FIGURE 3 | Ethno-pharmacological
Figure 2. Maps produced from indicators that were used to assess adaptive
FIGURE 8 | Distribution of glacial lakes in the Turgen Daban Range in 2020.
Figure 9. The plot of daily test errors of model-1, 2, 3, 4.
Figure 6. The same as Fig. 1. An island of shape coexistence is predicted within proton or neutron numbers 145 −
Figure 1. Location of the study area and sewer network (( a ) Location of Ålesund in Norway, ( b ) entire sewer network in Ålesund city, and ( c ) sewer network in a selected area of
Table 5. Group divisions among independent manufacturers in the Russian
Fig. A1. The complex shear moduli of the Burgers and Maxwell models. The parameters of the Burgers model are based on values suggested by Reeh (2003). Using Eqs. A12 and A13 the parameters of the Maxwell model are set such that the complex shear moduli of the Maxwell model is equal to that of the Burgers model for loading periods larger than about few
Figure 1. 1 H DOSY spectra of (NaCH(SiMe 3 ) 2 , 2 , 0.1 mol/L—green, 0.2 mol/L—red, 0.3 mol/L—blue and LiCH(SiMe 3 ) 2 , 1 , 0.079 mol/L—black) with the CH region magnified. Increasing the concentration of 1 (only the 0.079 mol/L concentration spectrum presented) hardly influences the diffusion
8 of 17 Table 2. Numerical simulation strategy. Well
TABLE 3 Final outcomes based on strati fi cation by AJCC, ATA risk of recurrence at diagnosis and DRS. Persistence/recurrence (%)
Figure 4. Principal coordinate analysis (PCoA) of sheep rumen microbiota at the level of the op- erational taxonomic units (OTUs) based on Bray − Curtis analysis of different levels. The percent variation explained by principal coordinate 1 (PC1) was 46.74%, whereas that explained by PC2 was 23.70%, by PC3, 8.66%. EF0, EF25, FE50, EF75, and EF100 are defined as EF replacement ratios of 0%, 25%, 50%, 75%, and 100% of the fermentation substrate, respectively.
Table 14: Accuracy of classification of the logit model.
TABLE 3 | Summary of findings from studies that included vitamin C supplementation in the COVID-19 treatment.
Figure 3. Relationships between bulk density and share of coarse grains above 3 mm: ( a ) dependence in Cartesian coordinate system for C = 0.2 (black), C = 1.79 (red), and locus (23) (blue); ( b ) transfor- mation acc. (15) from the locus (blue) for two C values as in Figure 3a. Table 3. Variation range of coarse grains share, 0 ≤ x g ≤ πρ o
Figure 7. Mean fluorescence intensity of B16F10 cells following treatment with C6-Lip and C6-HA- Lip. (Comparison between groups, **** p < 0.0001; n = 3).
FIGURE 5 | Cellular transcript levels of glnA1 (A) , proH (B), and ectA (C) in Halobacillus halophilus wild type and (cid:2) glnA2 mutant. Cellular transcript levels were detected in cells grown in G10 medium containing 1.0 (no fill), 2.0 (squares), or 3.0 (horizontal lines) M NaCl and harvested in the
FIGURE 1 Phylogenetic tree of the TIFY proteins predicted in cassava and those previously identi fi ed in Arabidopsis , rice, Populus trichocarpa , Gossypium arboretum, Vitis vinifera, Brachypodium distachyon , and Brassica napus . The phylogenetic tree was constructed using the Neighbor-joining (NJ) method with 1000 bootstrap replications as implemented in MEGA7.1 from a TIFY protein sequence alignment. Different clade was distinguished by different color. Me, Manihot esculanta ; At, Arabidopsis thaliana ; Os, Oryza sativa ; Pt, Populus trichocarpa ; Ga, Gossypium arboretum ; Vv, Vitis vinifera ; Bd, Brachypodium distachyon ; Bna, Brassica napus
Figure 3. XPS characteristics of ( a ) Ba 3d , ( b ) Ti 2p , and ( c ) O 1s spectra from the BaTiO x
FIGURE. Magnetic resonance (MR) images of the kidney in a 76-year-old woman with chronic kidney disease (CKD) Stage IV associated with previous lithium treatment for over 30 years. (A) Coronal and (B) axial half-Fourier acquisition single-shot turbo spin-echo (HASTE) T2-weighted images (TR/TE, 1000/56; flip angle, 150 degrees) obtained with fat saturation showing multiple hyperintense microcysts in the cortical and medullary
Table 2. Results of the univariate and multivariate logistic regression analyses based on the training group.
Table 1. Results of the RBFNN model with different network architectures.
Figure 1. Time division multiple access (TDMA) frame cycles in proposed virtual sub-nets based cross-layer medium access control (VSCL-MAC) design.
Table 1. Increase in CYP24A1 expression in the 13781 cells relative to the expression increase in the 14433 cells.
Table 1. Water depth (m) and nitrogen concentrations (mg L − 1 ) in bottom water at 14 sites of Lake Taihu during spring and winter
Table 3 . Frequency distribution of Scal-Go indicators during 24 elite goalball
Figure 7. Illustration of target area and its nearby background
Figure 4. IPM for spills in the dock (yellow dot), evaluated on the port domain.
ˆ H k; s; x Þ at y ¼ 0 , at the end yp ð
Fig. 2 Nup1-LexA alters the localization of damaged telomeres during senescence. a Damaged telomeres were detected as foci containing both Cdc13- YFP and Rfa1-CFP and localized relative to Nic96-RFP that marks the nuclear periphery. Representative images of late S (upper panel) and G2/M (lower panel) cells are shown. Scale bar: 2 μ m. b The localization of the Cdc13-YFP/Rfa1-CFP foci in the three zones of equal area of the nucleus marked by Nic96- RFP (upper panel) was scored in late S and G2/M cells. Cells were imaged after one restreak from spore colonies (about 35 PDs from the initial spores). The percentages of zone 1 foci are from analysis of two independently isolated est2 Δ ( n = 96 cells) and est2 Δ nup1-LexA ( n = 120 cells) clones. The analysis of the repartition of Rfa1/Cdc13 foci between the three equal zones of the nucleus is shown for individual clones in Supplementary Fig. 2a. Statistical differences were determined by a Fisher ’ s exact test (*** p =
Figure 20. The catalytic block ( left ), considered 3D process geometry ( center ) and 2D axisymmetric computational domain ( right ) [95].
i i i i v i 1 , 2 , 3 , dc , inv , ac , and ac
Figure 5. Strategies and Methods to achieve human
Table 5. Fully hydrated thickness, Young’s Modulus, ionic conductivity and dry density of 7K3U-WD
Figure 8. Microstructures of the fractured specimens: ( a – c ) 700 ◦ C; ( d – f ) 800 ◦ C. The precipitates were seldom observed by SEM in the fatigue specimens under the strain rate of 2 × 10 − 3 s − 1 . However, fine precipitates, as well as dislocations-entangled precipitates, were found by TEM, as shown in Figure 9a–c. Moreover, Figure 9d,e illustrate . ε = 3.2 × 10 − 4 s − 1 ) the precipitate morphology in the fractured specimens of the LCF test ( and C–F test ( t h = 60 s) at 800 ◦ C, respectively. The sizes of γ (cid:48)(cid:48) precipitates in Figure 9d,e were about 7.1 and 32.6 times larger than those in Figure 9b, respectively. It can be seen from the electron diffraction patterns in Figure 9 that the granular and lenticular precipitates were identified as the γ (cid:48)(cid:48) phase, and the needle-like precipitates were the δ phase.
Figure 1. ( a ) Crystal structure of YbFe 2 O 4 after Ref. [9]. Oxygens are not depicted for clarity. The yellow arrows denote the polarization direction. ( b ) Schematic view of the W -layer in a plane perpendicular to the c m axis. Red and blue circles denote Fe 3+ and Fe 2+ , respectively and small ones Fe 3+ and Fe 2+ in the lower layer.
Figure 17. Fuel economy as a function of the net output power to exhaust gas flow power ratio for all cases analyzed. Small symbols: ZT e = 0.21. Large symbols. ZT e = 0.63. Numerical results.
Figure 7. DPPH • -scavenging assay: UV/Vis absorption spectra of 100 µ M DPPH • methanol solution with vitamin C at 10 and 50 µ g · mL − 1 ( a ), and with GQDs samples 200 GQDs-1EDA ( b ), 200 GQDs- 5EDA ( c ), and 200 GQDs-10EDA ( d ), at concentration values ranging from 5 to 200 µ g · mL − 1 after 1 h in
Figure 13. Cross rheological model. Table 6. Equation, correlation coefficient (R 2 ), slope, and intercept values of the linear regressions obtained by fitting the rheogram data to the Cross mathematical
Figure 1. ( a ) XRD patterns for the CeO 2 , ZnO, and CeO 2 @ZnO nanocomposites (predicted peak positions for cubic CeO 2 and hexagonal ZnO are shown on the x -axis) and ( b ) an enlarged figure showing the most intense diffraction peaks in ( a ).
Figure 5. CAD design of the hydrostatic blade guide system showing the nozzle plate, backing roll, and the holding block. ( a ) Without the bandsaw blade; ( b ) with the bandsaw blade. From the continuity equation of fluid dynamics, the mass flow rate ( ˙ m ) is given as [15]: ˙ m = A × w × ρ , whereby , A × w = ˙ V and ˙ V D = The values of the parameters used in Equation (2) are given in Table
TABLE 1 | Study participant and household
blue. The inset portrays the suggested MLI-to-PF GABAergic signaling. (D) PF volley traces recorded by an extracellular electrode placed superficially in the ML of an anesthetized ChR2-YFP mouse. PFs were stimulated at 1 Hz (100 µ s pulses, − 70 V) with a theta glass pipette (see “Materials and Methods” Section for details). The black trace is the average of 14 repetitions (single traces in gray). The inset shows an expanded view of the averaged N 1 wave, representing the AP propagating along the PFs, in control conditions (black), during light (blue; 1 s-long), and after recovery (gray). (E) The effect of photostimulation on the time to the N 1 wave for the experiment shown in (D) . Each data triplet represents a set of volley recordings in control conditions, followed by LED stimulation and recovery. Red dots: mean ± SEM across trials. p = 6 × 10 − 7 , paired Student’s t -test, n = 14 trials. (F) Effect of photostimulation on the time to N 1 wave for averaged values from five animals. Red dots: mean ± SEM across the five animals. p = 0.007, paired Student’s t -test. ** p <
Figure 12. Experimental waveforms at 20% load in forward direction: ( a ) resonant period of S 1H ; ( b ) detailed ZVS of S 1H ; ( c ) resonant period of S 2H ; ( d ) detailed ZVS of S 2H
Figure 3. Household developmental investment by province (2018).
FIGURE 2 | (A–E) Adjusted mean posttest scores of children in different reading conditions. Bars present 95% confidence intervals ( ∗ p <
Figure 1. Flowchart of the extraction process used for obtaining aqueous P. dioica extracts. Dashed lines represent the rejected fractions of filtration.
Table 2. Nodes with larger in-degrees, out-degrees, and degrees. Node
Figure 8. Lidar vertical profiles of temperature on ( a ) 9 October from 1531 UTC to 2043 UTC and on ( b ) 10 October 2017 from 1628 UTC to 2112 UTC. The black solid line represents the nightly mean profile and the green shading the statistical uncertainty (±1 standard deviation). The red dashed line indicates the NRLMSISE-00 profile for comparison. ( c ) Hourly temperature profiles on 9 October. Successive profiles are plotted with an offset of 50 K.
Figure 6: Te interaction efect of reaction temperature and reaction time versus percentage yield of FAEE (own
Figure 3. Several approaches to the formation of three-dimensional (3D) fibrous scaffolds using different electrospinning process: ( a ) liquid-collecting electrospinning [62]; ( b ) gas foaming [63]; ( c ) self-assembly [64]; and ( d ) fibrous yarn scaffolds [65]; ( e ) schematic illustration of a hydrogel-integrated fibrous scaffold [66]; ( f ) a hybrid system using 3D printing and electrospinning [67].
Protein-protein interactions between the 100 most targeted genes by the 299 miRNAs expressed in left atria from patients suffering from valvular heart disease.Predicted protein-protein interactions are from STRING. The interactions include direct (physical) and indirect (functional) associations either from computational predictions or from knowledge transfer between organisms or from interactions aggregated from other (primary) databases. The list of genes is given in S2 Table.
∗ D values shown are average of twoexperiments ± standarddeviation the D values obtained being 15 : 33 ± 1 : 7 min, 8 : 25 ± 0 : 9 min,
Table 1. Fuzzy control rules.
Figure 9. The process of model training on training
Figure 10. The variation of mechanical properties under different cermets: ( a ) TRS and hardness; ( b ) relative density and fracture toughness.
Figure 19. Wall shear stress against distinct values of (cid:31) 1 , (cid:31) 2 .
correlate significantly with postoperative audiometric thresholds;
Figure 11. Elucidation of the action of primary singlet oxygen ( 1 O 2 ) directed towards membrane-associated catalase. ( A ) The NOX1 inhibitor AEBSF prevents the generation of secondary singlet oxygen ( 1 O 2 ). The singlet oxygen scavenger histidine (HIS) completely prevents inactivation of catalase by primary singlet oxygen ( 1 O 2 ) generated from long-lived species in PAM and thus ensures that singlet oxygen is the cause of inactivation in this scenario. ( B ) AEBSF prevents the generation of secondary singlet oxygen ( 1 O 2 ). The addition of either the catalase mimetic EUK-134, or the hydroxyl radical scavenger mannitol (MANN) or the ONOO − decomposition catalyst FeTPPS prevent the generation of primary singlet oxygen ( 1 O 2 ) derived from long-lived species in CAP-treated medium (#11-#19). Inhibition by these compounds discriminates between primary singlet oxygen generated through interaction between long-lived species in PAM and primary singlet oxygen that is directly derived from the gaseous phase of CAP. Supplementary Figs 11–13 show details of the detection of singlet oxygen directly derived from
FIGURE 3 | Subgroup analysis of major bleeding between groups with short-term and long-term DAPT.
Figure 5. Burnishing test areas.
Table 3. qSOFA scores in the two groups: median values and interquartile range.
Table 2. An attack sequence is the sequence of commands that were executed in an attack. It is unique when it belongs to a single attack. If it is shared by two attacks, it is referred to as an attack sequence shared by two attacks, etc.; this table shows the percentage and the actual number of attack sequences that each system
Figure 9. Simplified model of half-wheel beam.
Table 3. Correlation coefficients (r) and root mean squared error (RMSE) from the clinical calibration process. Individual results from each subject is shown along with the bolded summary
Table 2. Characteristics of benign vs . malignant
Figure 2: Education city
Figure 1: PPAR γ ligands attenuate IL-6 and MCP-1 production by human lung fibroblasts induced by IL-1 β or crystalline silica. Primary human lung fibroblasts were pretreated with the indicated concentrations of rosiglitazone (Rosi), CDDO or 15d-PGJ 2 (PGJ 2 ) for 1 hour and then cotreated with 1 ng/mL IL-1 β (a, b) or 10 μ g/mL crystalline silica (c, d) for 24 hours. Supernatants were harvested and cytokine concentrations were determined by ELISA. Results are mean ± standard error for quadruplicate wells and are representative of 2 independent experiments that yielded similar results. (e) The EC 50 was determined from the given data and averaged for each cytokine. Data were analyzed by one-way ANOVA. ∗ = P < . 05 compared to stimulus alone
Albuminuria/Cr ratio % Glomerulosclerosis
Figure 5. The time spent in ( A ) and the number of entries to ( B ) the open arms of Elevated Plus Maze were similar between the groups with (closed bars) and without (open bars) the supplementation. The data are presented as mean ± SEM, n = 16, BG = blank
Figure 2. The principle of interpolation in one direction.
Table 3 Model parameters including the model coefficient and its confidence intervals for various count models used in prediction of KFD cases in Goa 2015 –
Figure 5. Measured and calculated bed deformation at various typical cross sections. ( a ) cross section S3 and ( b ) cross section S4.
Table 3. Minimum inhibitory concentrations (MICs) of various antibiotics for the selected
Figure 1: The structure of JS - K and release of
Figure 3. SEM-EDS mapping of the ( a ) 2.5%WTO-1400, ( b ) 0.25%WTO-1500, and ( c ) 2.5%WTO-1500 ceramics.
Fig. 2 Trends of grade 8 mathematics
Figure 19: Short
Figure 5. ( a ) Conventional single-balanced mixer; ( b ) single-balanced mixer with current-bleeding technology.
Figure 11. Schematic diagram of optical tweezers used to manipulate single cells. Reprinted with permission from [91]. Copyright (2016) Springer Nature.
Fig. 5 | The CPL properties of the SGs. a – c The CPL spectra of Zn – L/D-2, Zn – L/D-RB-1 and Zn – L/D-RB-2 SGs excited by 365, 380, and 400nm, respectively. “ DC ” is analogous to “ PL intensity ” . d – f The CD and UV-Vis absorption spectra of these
------------
Task description:
Find how many lines in the listing contain the word "bleeding" and give that count alone.

Answer section:
2